Ilustración de Denis Zilber.
El gran tiburón y la piraña insignificante
El enorme tiburón andaba siempre al acecho de cuanto pez encontrara en el camino. Pero no cazaba piezas únicamente para saciar su hambre; cada vez necesitaba devorar, con sus abundantes dientes, a peces más voluminosos, mucho más grandes. Una pequeña piraña, que lo seguía de cerca, le hacía mínimos cortes, y rauda se alejaba. El gran cuerpo del tiburón apenas sentía aquellas heridas, así que toleraba la presencia de aquella insignificante intrusa. Su apetito iba en aumento: ya no eran suficientes los meros, los atunes; el tiburón quería también comer morsas y focas y hasta intentó atacar una ballena. Era un hambre que lo atormentaba desde las entrañas. La piraña continuaba al lado al tiburón sacándole con sus incisivos dientes mínimos bocados. A los pocos meses, el gran tiburón empezó a sentirse débil. Con sorpresa notó que le faltaban incontables pedazos a su aleta, varios pedazos a su lomo, muchísimos pedazos a su cola… Pero ya era muy tarde. Se supo débil para seguir nadando y comenzó a caer al fondo del océano. Un hilillo diminuto de sangre iba quedando en el mar, cada vez que la piraña le mordía fugazmente una porción minúscula del cuerpo al gran escualo.
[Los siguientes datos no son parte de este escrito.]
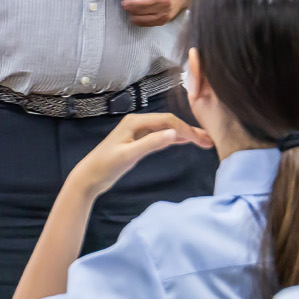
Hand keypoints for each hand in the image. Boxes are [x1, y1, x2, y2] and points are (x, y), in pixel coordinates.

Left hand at [65, 113, 211, 196]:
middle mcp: (137, 123)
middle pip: (169, 123)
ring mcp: (137, 132)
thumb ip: (151, 143)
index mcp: (135, 122)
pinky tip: (183, 142)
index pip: (167, 121)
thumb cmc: (106, 166)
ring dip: (183, 135)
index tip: (202, 140)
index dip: (186, 129)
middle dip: (189, 131)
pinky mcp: (137, 142)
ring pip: (166, 130)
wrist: (90, 177)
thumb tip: (173, 133)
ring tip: (203, 142)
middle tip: (209, 141)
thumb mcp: (129, 155)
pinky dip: (173, 139)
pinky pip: (160, 136)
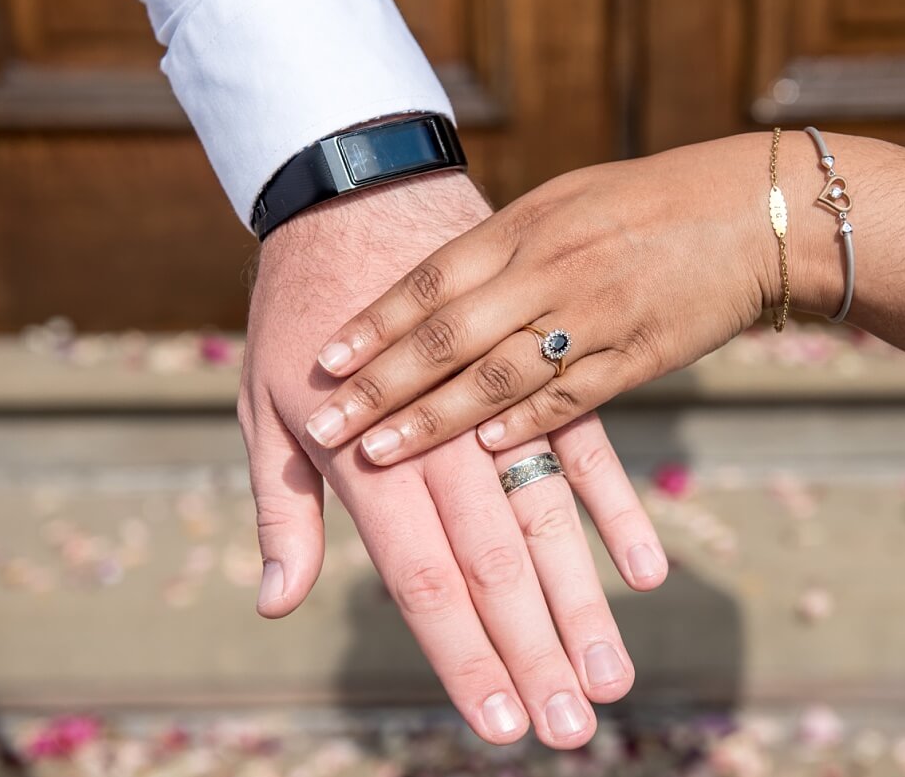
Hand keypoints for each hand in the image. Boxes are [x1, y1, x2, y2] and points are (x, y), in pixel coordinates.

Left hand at [238, 172, 667, 747]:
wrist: (359, 182)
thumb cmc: (300, 301)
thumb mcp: (260, 403)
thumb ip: (282, 508)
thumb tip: (272, 604)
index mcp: (369, 454)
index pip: (423, 578)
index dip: (460, 657)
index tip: (496, 725)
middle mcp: (443, 437)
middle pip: (494, 564)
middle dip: (532, 653)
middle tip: (570, 730)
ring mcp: (500, 398)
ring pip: (547, 519)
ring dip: (582, 603)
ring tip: (613, 677)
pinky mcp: (542, 363)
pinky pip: (585, 448)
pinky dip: (614, 511)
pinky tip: (644, 572)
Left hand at [302, 135, 777, 461]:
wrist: (750, 213)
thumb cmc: (649, 203)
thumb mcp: (566, 202)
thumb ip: (505, 245)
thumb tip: (439, 288)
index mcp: (524, 227)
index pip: (429, 280)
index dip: (374, 323)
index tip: (324, 360)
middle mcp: (549, 270)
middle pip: (447, 335)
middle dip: (379, 383)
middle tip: (325, 424)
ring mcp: (592, 316)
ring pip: (497, 376)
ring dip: (433, 419)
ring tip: (379, 451)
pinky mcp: (637, 357)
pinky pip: (569, 400)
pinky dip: (522, 427)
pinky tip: (481, 454)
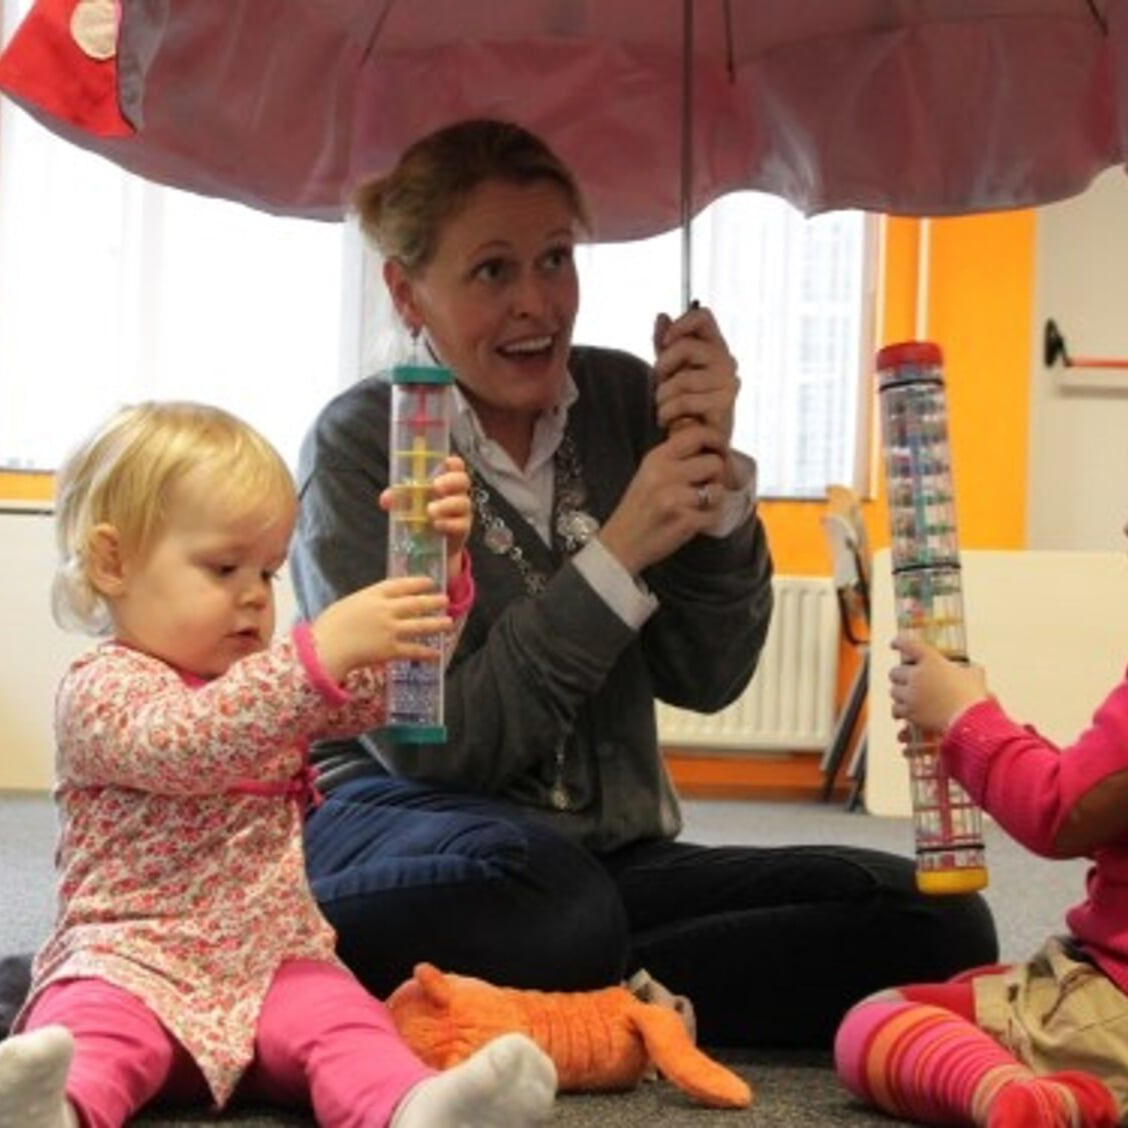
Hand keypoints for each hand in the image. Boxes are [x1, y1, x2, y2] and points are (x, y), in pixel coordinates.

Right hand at [311, 576, 451, 682]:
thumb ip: (365, 603)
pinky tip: (436, 654)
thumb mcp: (347, 604)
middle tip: (445, 600)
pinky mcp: (391, 650)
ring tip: (448, 623)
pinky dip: (427, 653)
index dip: (418, 583)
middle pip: (416, 603)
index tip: (430, 582)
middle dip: (433, 601)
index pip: (401, 585)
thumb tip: (376, 606)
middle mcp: (386, 610)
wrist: (324, 649)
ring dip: (437, 624)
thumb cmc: (328, 627)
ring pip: (421, 625)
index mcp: (372, 595)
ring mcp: (390, 629)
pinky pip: (414, 650)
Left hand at [380, 455, 471, 580]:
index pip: (456, 466)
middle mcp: (456, 494)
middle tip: (436, 486)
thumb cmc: (420, 516)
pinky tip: (437, 524)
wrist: (429, 546)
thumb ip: (397, 498)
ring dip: (446, 505)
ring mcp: (462, 512)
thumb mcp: (407, 504)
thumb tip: (386, 499)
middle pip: (463, 480)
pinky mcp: (462, 529)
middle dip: (450, 481)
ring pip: (462, 502)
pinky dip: (448, 523)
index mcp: (446, 481)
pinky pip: (461, 524)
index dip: (453, 462)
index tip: (446, 462)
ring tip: (430, 511)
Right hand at [598, 421, 729, 574]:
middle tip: (705, 488)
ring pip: (718, 489)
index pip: (697, 434)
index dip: (715, 441)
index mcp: (656, 458)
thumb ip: (674, 458)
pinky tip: (692, 523)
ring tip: (696, 507)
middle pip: (714, 462)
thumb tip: (710, 446)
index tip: (718, 452)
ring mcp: (675, 498)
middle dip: (716, 477)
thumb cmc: (638, 509)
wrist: (620, 544)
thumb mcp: (648, 473)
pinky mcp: (684, 521)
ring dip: (713, 500)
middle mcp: (664, 474)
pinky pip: (714, 514)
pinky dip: (708, 520)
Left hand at [652, 305, 740, 486]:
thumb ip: (665, 346)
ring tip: (663, 408)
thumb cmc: (685, 407)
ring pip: (681, 378)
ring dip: (662, 397)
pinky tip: (668, 421)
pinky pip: (684, 401)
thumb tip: (662, 316)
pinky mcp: (723, 407)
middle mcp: (727, 362)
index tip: (664, 343)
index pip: (703, 317)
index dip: (680, 324)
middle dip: (663, 367)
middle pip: (686, 346)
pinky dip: (667, 413)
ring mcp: (728, 384)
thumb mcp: (671, 372)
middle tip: (660, 385)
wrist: (696, 445)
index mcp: (716, 348)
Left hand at [889, 633, 989, 735]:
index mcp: (931, 660)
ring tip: (907, 696)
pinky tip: (902, 712)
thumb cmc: (973, 696)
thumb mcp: (975, 676)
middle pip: (895, 671)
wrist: (969, 720)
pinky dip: (899, 710)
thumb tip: (973, 668)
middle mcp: (917, 675)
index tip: (894, 644)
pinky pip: (896, 708)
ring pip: (893, 691)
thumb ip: (970, 669)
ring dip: (899, 693)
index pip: (907, 644)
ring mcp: (911, 694)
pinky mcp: (910, 712)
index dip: (898, 642)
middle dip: (899, 675)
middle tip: (906, 679)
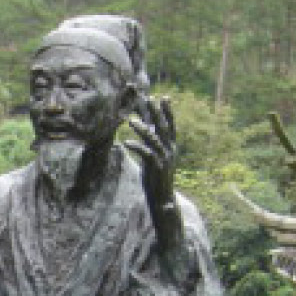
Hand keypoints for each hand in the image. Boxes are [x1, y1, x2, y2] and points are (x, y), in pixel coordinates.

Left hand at [125, 95, 178, 240]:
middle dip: (156, 112)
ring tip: (130, 120)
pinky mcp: (156, 168)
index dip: (167, 111)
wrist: (163, 199)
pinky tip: (125, 143)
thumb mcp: (154, 156)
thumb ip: (151, 142)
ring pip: (154, 139)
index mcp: (171, 146)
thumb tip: (145, 126)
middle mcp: (170, 150)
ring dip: (142, 128)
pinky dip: (136, 147)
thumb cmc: (156, 176)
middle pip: (163, 127)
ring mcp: (164, 159)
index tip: (162, 97)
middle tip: (148, 98)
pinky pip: (146, 155)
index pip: (170, 125)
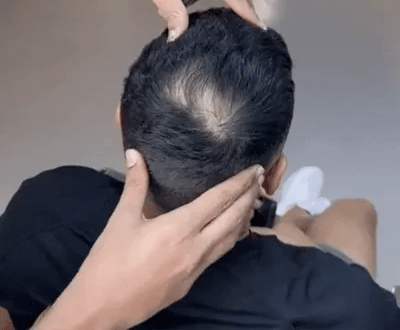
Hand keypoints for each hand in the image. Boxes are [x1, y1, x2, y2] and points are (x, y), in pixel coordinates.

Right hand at [33, 150, 264, 329]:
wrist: (102, 308)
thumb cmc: (110, 260)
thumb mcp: (122, 219)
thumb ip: (135, 184)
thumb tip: (135, 153)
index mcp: (180, 228)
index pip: (219, 200)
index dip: (240, 183)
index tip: (256, 170)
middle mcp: (196, 247)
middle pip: (233, 218)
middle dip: (249, 196)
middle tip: (260, 179)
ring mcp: (197, 268)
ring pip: (231, 238)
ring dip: (244, 217)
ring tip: (251, 200)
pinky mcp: (192, 282)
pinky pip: (220, 254)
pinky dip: (231, 237)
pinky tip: (231, 230)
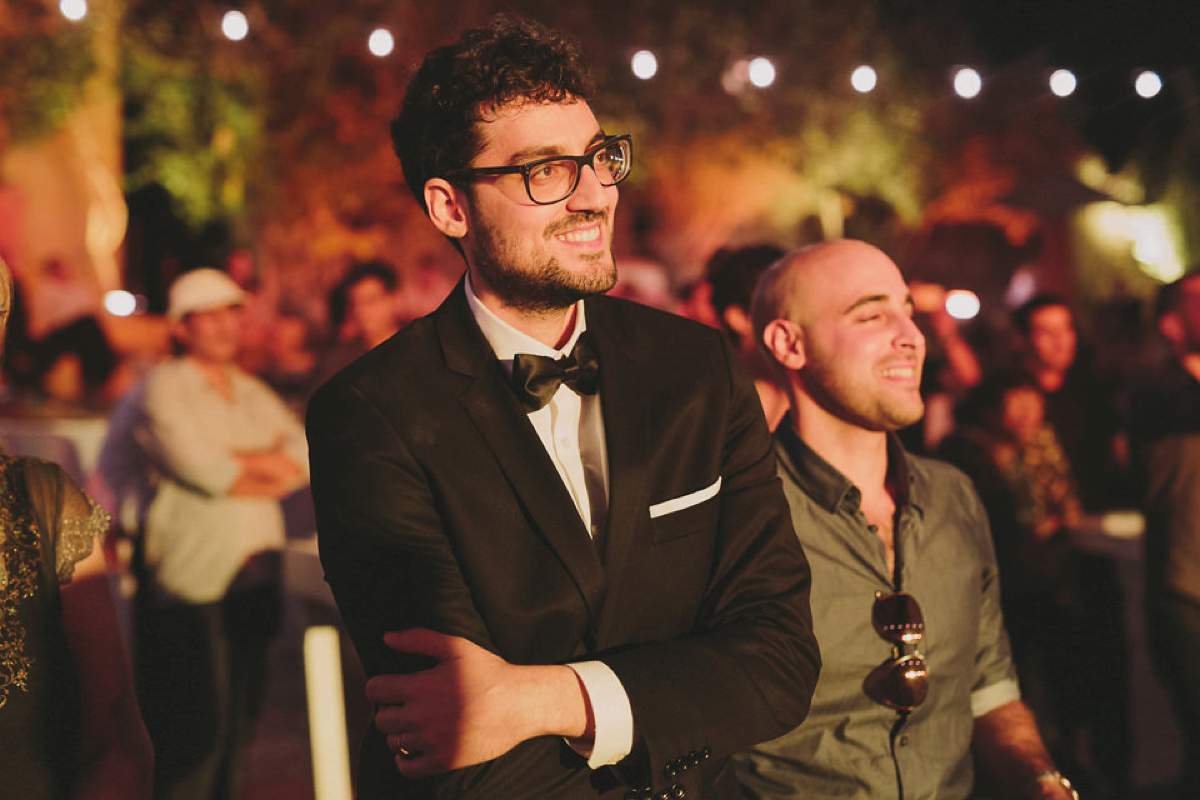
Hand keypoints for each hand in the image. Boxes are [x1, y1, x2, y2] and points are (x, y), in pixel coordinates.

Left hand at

Ilustración de Andreas Preis.
La rata y el espejo
Una rata, de esas de alcantarilla, gozaba hurtando diferentes objetos. A escondidas, oculta de los dueños de tales cosas, las arrastraba a su madriguera. Un día, vio un pequeño espejo de hermoso marco dorado que le fascinó. La rata quiso agarrarlo, pero cuando pasó frente a él oyó una voz que le decía: “¿Qué vas a hacer? ¡Aleja de mí tus manos!”. La rata, asustada, salió a esconderse en la oscuridad. Al otro día volvió a intentarlo con idénticos resultados. Hasta que en una de esas tentativas el espejó cayó de frente al piso y la rata pudo echarlo a sus hombros para llevarlo a su guarida. De allí que las ratas tengan que cargar los espejos hurtados por el respaldo, para evitar escuchar aquella vocecita.

Pintura tibetana Thangka.
El elefante y la mona enamorados
Aunque parezca inexplicable, como sucede en asuntos del amor, un elefante y una mona se enamoraron. Quizá la mona se prendó de las orejas enormes del paquidermo y él de sus velludos brazos. O de pronto el motivo principal fue las fornidas piernas del elefante o los largos brazos de la mona. Nunca se sabe. En todo caso, fue un amor a primera vista. No obstante, con el pasar de los meses, los reclamos empezaron a aparecer:
—Cuánto diera porque pudieras subir a los árboles—reclamaba la mona.
—No sé por qué necesitas refregarte en el barro —insistía.
El elefante miraba a la mona con inquietud. ¿Cómo podría él renunciar a su condición? ¿Acaso el amor lo llevaría a tales cambios?
—Yo no puedo romper las nueces con las manos y una piedra como tú —contestaba el elefante.
Después de continuas discusiones, una tarde la mona tuvo una salida a sus disputas:
—Si queremos seguir amándonos deberíamos tender puentes, hallar un punto intermedio.
—De acuerdo —asintió el elefante.
Esto fue lo que pactaron: el elefante se pararía en sus patas traseras para transformarse en un árbol vivo en el que la mona pudiera trepar. La mona, subida en el lomo del elefante, iría con él en sus correrías intensivas. La mona descubriría el poder de la barroterapia y el elefante aprendería a convertir su trompa en un cascanueces para romper las semillas más duras que deseaba comer la mona.
A pesar de no ser grandes cambios, el elefante y la mona descubrieron que el secreto de amar a alguien no está en comportarse según el propio punto de vista, sino en actuar teniendo en cuenta el punto de vista del otro.
Francia Elena Lozano dijo:
Excelentes reflexiones, nos dejen estás tres fábulas.
Fernando Vásquez Rodríguez dijo:
Francia Elena, gracias por tu comentario.